The Laird management have moved from the yardacross the water to Liverpool and a sophisticated glass waterfront building they share with the money men from KPMG and PricewaterhouseCoopers. "At the yard, if the crane needed painting or there was a problem with the car parking, we'd know about it," says Mr Martin. "We needed to get away from there to think." The other half of the Laird partnership is chief executive John Stafford, another financier-turned-mariner, who founded Coastline Industries. He is Mr Martin's opposite, private to the point of reclusive and he has a tough reputation.

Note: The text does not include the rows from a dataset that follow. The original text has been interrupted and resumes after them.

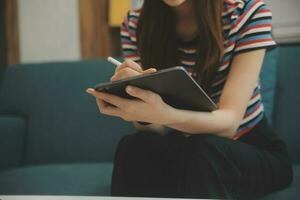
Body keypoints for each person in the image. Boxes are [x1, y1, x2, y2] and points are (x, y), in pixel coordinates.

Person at [86, 0, 293, 198]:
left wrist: (165, 114)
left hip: (249, 145)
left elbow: (230, 122)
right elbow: (153, 129)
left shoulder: (247, 13)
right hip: (187, 145)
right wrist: (135, 100)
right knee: (135, 147)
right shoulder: (134, 23)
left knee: (204, 150)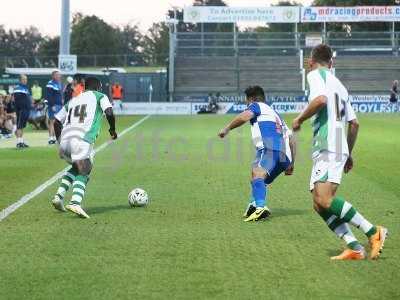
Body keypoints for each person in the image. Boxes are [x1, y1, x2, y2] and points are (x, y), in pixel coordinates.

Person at [292, 44, 387, 260]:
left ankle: (374, 232)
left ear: (310, 62)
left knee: (324, 199)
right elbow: (354, 124)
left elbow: (320, 100)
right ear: (332, 63)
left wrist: (299, 118)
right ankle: (354, 246)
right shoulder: (340, 86)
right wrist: (348, 153)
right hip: (333, 146)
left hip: (328, 143)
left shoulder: (315, 75)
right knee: (318, 203)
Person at [218, 86, 296, 222]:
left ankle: (260, 207)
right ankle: (253, 205)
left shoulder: (257, 106)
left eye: (247, 102)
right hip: (285, 156)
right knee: (258, 179)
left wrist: (227, 128)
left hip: (269, 148)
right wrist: (291, 164)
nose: (247, 106)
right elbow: (292, 140)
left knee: (258, 174)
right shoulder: (275, 114)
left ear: (252, 99)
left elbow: (244, 116)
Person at [51, 77, 118, 218]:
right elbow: (109, 112)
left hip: (65, 140)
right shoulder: (100, 96)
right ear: (98, 87)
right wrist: (112, 130)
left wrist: (59, 141)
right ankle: (75, 202)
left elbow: (56, 121)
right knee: (85, 169)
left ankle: (58, 197)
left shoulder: (73, 100)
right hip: (81, 140)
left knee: (76, 167)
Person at [12, 75, 32, 148]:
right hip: (21, 110)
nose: (25, 81)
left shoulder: (25, 88)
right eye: (23, 79)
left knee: (22, 126)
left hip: (26, 110)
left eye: (26, 79)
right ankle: (19, 142)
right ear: (20, 80)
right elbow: (17, 100)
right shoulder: (18, 88)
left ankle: (21, 141)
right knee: (19, 126)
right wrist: (20, 109)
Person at [45, 70, 63, 145]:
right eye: (57, 75)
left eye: (59, 75)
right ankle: (50, 138)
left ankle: (56, 137)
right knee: (52, 121)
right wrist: (52, 105)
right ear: (53, 76)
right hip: (54, 105)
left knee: (58, 122)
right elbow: (49, 96)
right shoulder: (50, 84)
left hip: (59, 105)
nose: (59, 76)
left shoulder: (59, 84)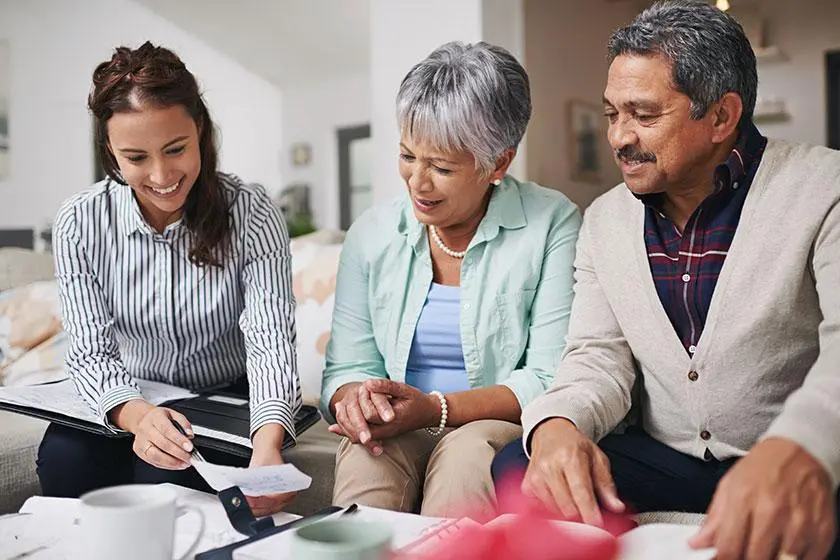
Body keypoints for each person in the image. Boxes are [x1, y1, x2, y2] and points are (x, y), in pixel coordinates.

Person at [492, 2, 840, 559]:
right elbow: (597, 356)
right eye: (611, 114)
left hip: (793, 455)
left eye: (644, 115)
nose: (619, 138)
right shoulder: (604, 221)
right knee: (518, 463)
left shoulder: (825, 188)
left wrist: (800, 447)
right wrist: (556, 423)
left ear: (722, 117)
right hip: (673, 463)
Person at [36, 42, 301, 517]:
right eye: (136, 158)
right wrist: (138, 416)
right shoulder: (79, 220)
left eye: (176, 149)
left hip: (222, 395)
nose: (161, 175)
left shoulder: (252, 211)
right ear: (110, 152)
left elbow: (270, 340)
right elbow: (90, 351)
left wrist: (266, 447)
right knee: (64, 459)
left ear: (199, 129)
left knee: (166, 474)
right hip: (130, 394)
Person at [320, 41, 581, 518]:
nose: (417, 182)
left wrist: (436, 408)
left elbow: (549, 378)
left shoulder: (552, 223)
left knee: (466, 457)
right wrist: (356, 401)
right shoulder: (373, 234)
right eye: (407, 156)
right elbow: (345, 368)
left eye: (441, 167)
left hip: (493, 423)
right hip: (401, 422)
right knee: (366, 455)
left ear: (498, 163)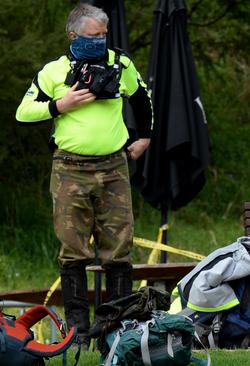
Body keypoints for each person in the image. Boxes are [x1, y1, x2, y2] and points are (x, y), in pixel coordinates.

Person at [15, 4, 152, 348]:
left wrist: (145, 137)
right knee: (73, 251)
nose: (101, 41)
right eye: (93, 36)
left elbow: (142, 98)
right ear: (72, 36)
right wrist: (60, 105)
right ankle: (78, 333)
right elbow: (23, 111)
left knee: (118, 251)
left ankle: (116, 333)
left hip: (114, 167)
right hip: (69, 169)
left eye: (104, 35)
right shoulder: (54, 72)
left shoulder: (120, 64)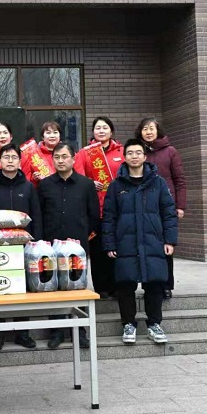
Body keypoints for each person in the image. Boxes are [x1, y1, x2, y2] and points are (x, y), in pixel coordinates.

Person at [102, 139, 178, 345]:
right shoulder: (116, 185)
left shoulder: (158, 183)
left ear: (145, 157)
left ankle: (154, 324)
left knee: (154, 283)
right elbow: (109, 217)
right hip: (125, 242)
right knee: (125, 284)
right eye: (130, 153)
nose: (134, 156)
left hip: (153, 241)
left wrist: (170, 240)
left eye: (138, 152)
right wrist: (110, 244)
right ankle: (128, 323)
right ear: (124, 157)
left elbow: (168, 213)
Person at [37, 142, 100, 350]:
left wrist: (84, 237)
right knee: (53, 287)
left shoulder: (86, 185)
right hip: (51, 249)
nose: (60, 161)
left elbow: (93, 215)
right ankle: (56, 331)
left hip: (77, 248)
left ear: (73, 159)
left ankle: (80, 331)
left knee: (78, 286)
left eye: (64, 157)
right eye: (57, 157)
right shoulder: (45, 185)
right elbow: (40, 215)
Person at [0, 143, 42, 351]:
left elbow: (36, 216)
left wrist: (37, 242)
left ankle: (22, 333)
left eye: (14, 157)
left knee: (21, 289)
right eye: (6, 157)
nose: (10, 160)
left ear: (19, 161)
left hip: (23, 246)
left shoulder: (28, 187)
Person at [73, 116, 124, 300]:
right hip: (95, 208)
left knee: (118, 248)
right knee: (97, 250)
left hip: (117, 208)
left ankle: (118, 286)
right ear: (93, 132)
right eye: (98, 128)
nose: (101, 131)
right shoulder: (85, 153)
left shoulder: (121, 152)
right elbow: (77, 176)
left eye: (105, 127)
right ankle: (101, 287)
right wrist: (89, 183)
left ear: (111, 131)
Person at [136, 117, 187, 299]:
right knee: (146, 246)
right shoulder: (138, 151)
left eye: (151, 128)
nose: (148, 132)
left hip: (165, 205)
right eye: (145, 129)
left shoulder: (170, 151)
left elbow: (179, 180)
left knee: (165, 247)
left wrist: (180, 205)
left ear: (158, 131)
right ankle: (149, 284)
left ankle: (166, 285)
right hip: (143, 205)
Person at [28, 121, 62, 187]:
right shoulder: (34, 154)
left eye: (55, 132)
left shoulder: (68, 153)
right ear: (42, 137)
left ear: (59, 135)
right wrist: (34, 179)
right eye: (48, 133)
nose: (52, 136)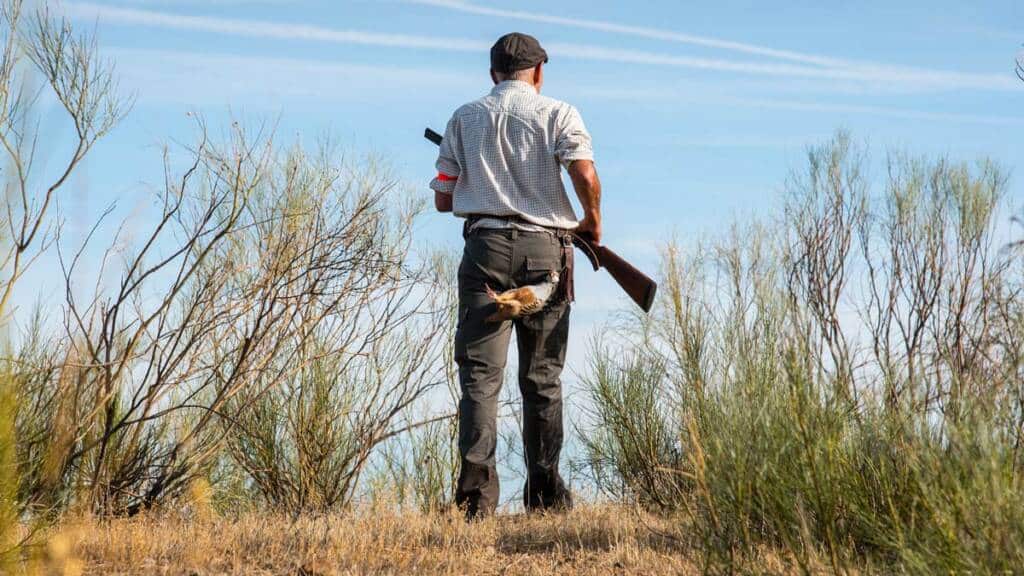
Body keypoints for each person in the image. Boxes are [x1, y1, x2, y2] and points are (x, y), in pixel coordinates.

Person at [429, 32, 603, 518]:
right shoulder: (559, 114)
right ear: (540, 72)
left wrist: (477, 179)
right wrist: (592, 224)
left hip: (483, 251)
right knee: (542, 379)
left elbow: (444, 200)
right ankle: (545, 497)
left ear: (492, 75)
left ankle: (475, 504)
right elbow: (585, 176)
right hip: (546, 253)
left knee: (480, 382)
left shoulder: (463, 118)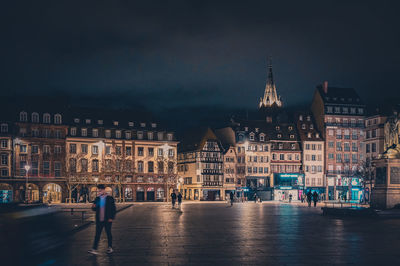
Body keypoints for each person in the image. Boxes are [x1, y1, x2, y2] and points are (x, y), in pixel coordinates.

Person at [88, 184, 116, 255]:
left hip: (107, 219)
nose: (99, 192)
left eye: (100, 190)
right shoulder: (97, 199)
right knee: (97, 234)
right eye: (98, 191)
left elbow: (113, 209)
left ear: (104, 190)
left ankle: (110, 247)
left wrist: (111, 218)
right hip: (99, 220)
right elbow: (94, 208)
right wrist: (93, 207)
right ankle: (94, 249)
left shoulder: (110, 198)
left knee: (108, 233)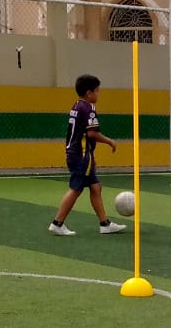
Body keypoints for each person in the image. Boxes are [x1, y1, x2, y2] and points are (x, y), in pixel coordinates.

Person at [49, 74, 127, 237]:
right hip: (81, 155)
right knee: (76, 189)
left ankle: (104, 224)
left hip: (77, 152)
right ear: (89, 93)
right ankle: (57, 223)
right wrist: (109, 141)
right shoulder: (88, 108)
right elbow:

Mr Stafford carries the burden of convincing international oil companies that British workmanship can be counted upon for projects off Brazil, West Africa and the Shetlands.

"In the US deep South they still carry a 1970s notion of Britain," says Mr Martin. "They think we're closed for business and if we're open, we're on strike." If Mr Stafford pierces the gloom of Cammell Laird's history to earlier days, he will find a rich history of trendsetting to tell the Americans. Cammell Laird probably built a wider range of vessels than any yard. In 1865, the 6,621-ton Agincourt, first armour-clad warship for the British Admiralty, was completed. Ark Royal disappeared down the slipway in 1938 - she was the first British warship laid down as an aircraft carrier. HMS Devonshire, in 1962, was Britain's first guided missile destroyer. Famed merchant ships include the second Mauritania, completed in 1939. Even in the offshore industry, the yard led the way. It built the the world-class semi- submersible drilling platform Sovereign Explorer in the early 1980s, and in 1988 Birkenhead was the only shipyard building surface ships and submarines at the same time.

The echoes of the past do not stop with the search for technology. The lobby for government help is just as keen - and unforthcoming - as it has always been, says Mr Martin. In 1993, VSEL said shipbuilding intervention fund status would have been a saviour, allowing the yard to compete evenly with east German shipyards that had secured 36 per cent subsidies. "Intervention funding can be granted for 4.5 per cent of ship repair costs," says Mr Martin. "We're in a labour- intensive business and we want to face our competitors on an even surface." It's a word-for-word rewrite of a 1980s script. Cammell Laird is leaving the recent past where it belongs.